You’re Only As Good As Your Worst Subcontractor
You’re planning to write the best proposal you possibly can. You’ve compiled years of positive past performance, assembled the most capable project management team, developed the most outstanding product to support your agency’s mission, demonstrated your ability to efficiently transition the ongoing work over from the predecessor contractor, put together a subcontracting plan that meets the RFP’s subcontracting goals, and arrived at a competitive price that comes in well below the government estimate. What could possibly go wrong?
Depending on how much thought you really put into that subcontracting plan, you could be setting yourself up to face more problems than you realize.
Subcontractors can be tremendously beneficial to your proposal; a good sub can bolster your qualifications and make you more likely to win the contract. As the prime, however, you need to make sure you’re doing your homework on the subs you plan to use. Here are three of the most common subcontracting pitfalls you need to avoid:
1. Hiring Underqualified Subs
Hiring an underqualified sub is one of the worst mistakes you can make, especially on a construction project. To ensure the technical qualifications of prospective subs, it’s a good idea to take the project specifications from the RFP and create a list of desirable qualifications that exceeds what is necessary for the scope of work.

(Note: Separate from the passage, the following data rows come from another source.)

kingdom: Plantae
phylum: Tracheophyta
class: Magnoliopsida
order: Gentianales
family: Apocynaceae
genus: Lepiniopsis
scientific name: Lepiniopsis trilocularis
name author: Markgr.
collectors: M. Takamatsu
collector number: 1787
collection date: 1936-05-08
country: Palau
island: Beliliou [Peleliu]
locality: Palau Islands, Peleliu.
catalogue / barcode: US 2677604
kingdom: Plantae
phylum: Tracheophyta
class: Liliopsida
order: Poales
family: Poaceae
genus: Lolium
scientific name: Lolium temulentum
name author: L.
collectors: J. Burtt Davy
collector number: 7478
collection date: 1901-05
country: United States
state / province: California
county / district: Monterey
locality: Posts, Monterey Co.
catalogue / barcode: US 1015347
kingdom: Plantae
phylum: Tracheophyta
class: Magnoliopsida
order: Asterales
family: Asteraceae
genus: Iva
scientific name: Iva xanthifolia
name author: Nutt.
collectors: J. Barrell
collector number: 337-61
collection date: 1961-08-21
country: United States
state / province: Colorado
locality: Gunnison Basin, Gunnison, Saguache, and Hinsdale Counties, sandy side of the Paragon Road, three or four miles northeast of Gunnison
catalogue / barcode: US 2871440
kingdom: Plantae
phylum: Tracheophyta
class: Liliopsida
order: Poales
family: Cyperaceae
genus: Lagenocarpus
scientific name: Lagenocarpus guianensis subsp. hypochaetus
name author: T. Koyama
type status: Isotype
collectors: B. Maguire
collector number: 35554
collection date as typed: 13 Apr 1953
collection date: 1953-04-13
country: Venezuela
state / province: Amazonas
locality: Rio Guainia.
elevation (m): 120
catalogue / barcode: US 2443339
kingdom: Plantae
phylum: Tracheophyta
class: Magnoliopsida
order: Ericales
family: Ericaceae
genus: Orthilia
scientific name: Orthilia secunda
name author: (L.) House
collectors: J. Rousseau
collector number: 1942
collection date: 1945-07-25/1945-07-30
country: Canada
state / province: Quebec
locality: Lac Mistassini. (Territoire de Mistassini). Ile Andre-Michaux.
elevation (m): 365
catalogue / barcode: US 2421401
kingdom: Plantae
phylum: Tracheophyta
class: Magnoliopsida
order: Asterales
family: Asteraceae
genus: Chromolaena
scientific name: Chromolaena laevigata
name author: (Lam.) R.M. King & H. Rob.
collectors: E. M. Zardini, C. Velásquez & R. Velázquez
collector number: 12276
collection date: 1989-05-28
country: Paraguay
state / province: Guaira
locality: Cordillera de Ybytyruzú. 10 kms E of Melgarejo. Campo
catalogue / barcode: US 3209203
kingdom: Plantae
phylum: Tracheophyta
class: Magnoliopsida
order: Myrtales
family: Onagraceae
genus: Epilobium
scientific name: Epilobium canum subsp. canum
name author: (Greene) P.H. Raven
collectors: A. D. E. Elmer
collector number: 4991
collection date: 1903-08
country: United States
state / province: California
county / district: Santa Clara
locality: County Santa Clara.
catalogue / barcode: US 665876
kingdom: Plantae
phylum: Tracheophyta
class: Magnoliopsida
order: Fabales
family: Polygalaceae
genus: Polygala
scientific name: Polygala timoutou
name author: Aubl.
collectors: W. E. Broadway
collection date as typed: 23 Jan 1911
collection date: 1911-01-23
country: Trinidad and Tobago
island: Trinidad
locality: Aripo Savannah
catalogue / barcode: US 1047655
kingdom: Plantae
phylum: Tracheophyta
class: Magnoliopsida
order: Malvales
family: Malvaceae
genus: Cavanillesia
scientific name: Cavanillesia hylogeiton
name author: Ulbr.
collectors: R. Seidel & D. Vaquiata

Consider qualification items like similar project experience, project management and staffing approaches, client satisfaction, company safety policies, and others. Compiling a list of acceptable subs based on qualifications that go beyond what is required by the contract at hand will set your proposal up for success.
2. Hiring Subs With Poor Past Performance
You have to take a close look at your proposed subs’ past performance references, because the Government is certainly going to. In a recent bid protest, a $147 million award made by NASA was challenged on the basis that the awardee’s proposed subcontractor had received only a “moderate” confidence rating on a contract it referenced as past performance. Although the proposal was unsuccessful, the big takeaway was that the Government evaluators do look into subs’ past performance references, and it’s a good idea for you, as the prime, to have already done that research.
If you’re proposing a sub that has skeletons in the closet, you need to know in advance—either so that you can explain them away, or so that you have time to propose a different subcontractor.
3. Failing to Negotiate Intellectual Property Clauses
For many federal contractors, success in the marketplace depends on their ability to develop and maintain proprietary software and processes that distinguish them from the competition. When teaming with a subcontractor, it’s important to execute, prior to the disclosure of any proprietary information, a written confidentiality agreement restricting access to that information by third parties.
Ownership of intellectual property created during the course of performance should be negotiated, too, especially if the delivery of software or other technology is central to contract performance. Whether the sub will be creating works for hire, retaining ownership of intellectual property that is licensed to the prime, or participating in the creation of intellectual property that will be jointly owned by the prime and the sub, it’s important to have ownership details ironed out in advance in order to keep unintended prime/sub conflicts from throwing the project off course.
The Government is going to do its homework when it comes to the subcontractors you list in your proposal. Evaluators will dig into your proposed subs’ qualifications and past performance; you don’t want to be in the position of being surprised by their findings. If you avoid proposing subs that are underqualified or light on favorable past performance, and you take the extra steps to clearly delineate intellectual property ownership in advance, you can proceed knowing that your prime/sub relationship will be a benefit to your proposal rather than a liability.